Which led to the SNL parody line: “Your mother sews socks that smell!”

At NYCDope last January, a bunch of us were on the subway when the subject of guns came up. One doper said “I try to become friends with anyone I know who has a gun, because I figure that lowers the chances I’ll get shot” To which I immediately replied “Yea, but after they get to know you, the chances go up dramatically”

Reminds me of a good one from Joes Pesci’s character in “Raging Bull”:

“Your mother sucks BIG FAT ELEPHANT DICKS”.

Superb.

A friend of mine (American) to an English soldier on 7/4/80 at Diego Garcia…

Why are you working? Don’t you know today is a holiday?

I was at a class the other day, and our professor was trying out some symbolism thing. She had a square, circle, triangle, and the letter z on the board. She then asked everyone to pick a shape that they “identified” best with.

One girl raised her hand when our professor asked for some responses. This girl babbled on for quite a lengthy period of time about herself and the circle that she identified with. I simply raised my hand and said “I think what she is trying to say, is that just like that circle, she has no point.”
Much cause for laughter, if i do say so myself.

Watership Down. I read it in high school. For anyone who doesn’t know, it’s about rabbits. (Yes, rabbits, and it’s a damn good story.)
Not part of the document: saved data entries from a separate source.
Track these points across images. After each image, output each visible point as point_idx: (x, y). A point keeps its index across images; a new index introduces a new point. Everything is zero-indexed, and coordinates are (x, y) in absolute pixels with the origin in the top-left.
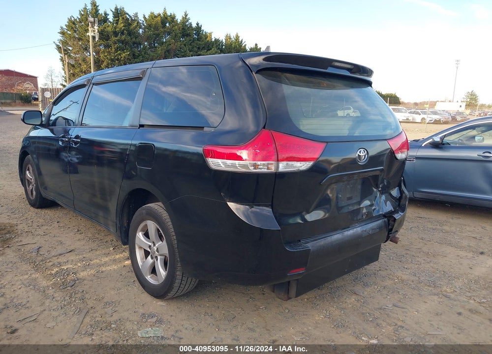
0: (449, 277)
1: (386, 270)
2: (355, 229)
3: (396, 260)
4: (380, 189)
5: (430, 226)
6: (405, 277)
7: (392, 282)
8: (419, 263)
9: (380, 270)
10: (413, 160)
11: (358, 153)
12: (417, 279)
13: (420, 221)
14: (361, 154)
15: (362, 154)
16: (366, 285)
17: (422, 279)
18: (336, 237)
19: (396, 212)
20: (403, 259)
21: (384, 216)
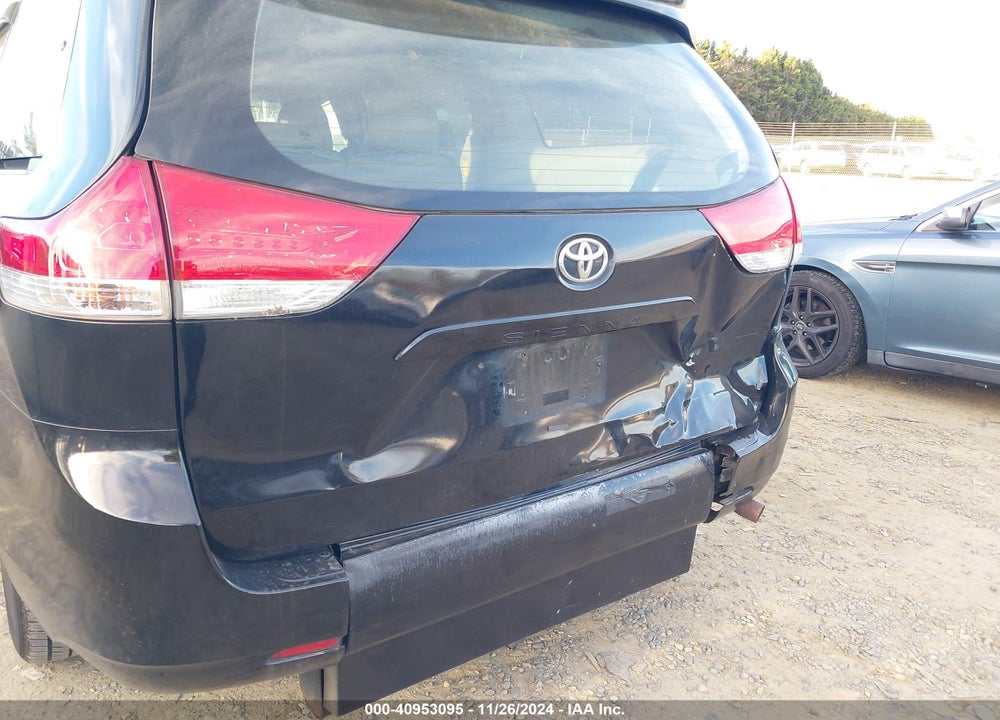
0: (918, 617)
1: (736, 585)
2: (579, 493)
3: (778, 553)
4: (690, 363)
5: (913, 443)
6: (781, 614)
7: (738, 629)
8: (841, 565)
9: (717, 586)
10: (888, 269)
11: (566, 250)
12: (818, 622)
13: (891, 430)
14: (580, 257)
15: (586, 253)
16: (652, 638)
17: (831, 622)
18: (499, 522)
19: (743, 431)
20: (801, 550)
21: (707, 443)
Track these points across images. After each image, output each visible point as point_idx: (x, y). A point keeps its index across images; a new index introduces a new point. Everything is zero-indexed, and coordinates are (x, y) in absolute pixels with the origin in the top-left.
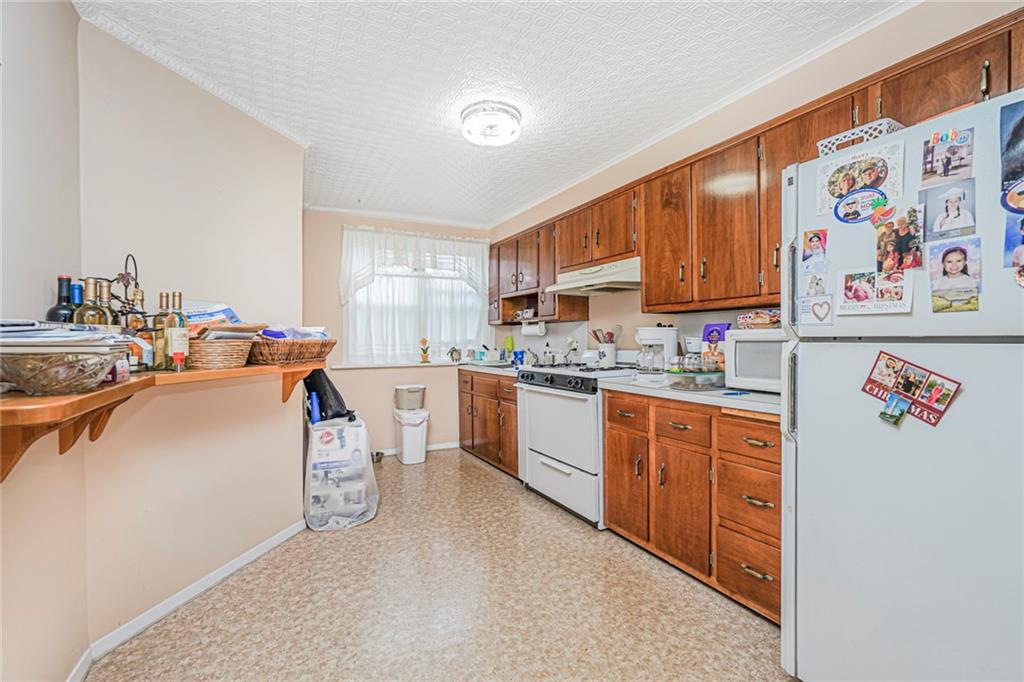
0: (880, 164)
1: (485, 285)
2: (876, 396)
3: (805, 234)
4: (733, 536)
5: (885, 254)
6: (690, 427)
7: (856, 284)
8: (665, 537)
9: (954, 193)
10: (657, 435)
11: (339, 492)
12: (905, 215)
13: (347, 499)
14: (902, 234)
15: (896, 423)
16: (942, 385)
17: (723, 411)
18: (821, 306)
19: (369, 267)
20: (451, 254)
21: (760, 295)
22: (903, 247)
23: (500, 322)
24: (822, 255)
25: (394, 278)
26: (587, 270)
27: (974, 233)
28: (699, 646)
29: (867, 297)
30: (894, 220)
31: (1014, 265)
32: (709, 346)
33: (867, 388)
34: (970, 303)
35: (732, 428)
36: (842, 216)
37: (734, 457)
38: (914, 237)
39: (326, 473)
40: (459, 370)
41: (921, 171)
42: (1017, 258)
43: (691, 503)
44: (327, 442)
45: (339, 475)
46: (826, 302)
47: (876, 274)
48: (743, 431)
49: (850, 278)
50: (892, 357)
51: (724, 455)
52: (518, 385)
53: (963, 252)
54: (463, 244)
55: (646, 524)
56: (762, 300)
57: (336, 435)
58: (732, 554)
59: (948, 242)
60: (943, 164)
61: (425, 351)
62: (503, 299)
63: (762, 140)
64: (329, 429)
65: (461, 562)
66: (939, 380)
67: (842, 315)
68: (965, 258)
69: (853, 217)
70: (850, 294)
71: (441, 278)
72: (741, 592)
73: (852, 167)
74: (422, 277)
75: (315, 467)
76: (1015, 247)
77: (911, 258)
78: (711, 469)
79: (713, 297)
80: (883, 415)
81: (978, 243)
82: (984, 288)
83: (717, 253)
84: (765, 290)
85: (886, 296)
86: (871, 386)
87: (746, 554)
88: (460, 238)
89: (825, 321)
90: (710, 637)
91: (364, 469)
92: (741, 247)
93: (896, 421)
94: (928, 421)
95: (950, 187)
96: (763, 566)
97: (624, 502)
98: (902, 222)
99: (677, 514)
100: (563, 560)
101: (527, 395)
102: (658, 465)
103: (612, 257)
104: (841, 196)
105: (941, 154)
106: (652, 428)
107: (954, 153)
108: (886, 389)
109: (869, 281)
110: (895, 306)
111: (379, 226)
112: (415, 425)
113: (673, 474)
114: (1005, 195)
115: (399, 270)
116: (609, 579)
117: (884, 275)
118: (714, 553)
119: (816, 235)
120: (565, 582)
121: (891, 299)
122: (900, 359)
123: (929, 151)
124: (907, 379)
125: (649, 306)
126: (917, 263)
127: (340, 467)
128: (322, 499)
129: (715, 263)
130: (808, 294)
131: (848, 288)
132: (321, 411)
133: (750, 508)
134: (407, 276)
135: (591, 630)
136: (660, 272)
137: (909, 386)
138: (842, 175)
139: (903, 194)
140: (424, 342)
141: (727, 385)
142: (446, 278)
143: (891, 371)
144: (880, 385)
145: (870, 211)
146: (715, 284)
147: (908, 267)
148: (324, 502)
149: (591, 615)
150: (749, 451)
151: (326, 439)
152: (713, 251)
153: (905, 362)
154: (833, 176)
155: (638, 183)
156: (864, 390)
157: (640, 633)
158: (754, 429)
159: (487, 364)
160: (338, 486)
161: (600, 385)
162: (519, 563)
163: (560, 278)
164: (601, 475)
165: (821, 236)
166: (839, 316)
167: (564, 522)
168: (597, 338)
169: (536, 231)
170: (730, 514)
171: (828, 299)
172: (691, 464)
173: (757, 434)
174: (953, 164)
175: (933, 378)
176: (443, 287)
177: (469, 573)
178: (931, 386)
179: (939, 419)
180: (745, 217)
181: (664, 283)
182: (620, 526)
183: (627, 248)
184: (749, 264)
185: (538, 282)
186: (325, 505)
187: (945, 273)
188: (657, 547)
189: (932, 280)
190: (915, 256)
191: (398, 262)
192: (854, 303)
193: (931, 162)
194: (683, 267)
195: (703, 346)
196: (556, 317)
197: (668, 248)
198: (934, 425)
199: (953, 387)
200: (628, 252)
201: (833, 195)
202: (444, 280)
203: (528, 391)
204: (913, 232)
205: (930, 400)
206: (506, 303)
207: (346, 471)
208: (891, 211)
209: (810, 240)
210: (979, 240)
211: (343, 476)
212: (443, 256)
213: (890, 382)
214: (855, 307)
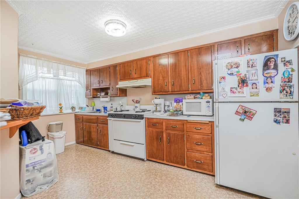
0: (238, 63)
1: (85, 83)
2: (238, 115)
3: (220, 77)
4: (192, 153)
5: (239, 83)
6: (177, 126)
7: (233, 90)
8: (170, 158)
9: (254, 72)
10: (166, 130)
11: (41, 174)
12: (244, 75)
13: (45, 176)
14: (243, 79)
15: (243, 121)
16: (253, 112)
17: (188, 121)
18: (224, 94)
19: (35, 73)
20: (72, 72)
21: (189, 91)
22: (243, 82)
23: (92, 97)
24: (224, 82)
25: (46, 79)
26: (132, 81)
27: (258, 80)
28: (193, 186)
29: (236, 93)
30: (241, 76)
31: (265, 87)
32: (177, 104)
33: (236, 113)
34: (258, 95)
35: (191, 125)
36: (229, 74)
37: (191, 133)
38: (246, 80)
39: (34, 167)
40: (75, 114)
41: (247, 66)
42: (266, 86)
43: (178, 147)
44: (34, 153)
45: (40, 167)
46: (226, 94)
47: (238, 88)
48: (194, 126)
49: (231, 88)
50: (242, 106)
51: (188, 133)
52: (108, 118)
53: (256, 84)
54: (76, 68)
55: (163, 156)
56: (189, 92)
57: (39, 148)
58: (192, 158)
59: (253, 82)
60: (251, 65)
61: (61, 108)
62: (93, 89)
63: (189, 51)
64: (35, 147)
65: (110, 186)
66: (252, 111)
67: (230, 97)
68: (256, 85)
69: (232, 74)
70: (232, 92)
71: (67, 80)
72: (194, 168)
73: (232, 62)
74: (58, 79)
75: (27, 166)
76: (265, 84)
77: (246, 85)
78: (184, 137)
79: (175, 91)
80: (240, 119)
81: (258, 82)
82: (260, 92)
83: (177, 79)
84: (190, 89)
85: (240, 92)
86: (237, 113)
87: (195, 157)
88: (75, 66)
89: (225, 98)
90: (193, 182)
91: (53, 161)
92: (184, 78)
93: (243, 120)
94: (250, 120)
95: (252, 70)
96: (200, 159)
97: (155, 150)
98: (243, 76)
99: (174, 151)
100: (142, 174)
101: (113, 121)
102: (167, 138)
103: (141, 77)
104: (229, 69)
105: (251, 63)
106: (164, 128)
107: (253, 63)
108: (240, 113)
109: (236, 89)
110: (242, 95)
111: (39, 56)
112: (61, 138)
113: (172, 140)
114: (263, 74)
115: (48, 75)
116: (159, 175)
117: (239, 88)
118: (186, 159)
119: (223, 78)
120: (148, 180)
121: (241, 93)
122: (244, 107)
123: (248, 62)
124: (245, 111)
125: (155, 92)
126: (247, 86)
127: (41, 163)
128: (31, 180)
129: (176, 81)
130: (221, 91)
131: (231, 91)
132: (28, 139)
133: (197, 146)
134: (52, 78)
135: (167, 192)
136: (158, 83)
137: (245, 112)
138: (229, 64)
139: (243, 70)
140: (60, 104)
141: (183, 114)
142: (68, 80)
143: (242, 109)
144: (239, 113)
145: (236, 73)
146: (176, 87)
147: (245, 86)
148: (32, 181)
149: (163, 188)
150: (196, 131)
151: (33, 152)
152: (176, 78)
153: (245, 107)
154: (227, 64)
155: (151, 57)
156: (235, 114)
157: (179, 188)
158: (197, 125)
159: (87, 111)
160: (40, 172)
161: (145, 117)
162: (130, 179)
163: (120, 83)
164: (145, 144)
165: (224, 78)
166: (229, 97)
167: (132, 161)
168: (134, 101)
169: (109, 67)
170: (191, 148)
171: (226, 93)
172: (178, 136)
173: (198, 126)
174: (253, 66)
175: (251, 110)
176: (68, 83)
177: (116, 189)
178: (251, 112)
179: (252, 119)
180: (185, 70)
181: (160, 86)
182: (153, 158)
183: (147, 75)
184: (186, 82)
185: (110, 84)
186: (33, 182)
187: (253, 88)
188: (167, 162)
189: (250, 89)
190: (246, 84)
191: (49, 72)
192: (233, 94)
193: (249, 65)
194: (166, 82)
195: (174, 104)
196: (118, 95)
197: (161, 76)
198: (251, 120)
199: (255, 112)
200: (147, 76)
201: (227, 69)
202: (68, 81)
203: (114, 120)
204: (246, 79)
205: (250, 115)
206: (94, 90)
207: (44, 164)
208: (241, 74)
209: (221, 79)
210: (259, 82)
211: (42, 166)
212: (68, 72)
213: (241, 112)
214: (233, 95)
The rabbits are on a quest to find a new home and settle down. They have their own language, and after reading the book you can figure out what they’re saying. (That, plus there was a glossary at the back.)

In any event, one of the rabbits says to an enemy rabbit “Silfay hraka, u embleer rah” which translates to “Eat shit, you stinking prince.”

Very nice, no explanation needed, since by that time of the book, you’ve picked up enough Lupine to know what they’re saying. It’s not the most original saying, but I liked it.

One of my favorite written slams of all time was in a Washington Post movie review for “Return to Me,” with Minnie Driver. Desson Howe wrote something along the lines of… “This movie does for romantic comedy what Stalin did for civil liberty.”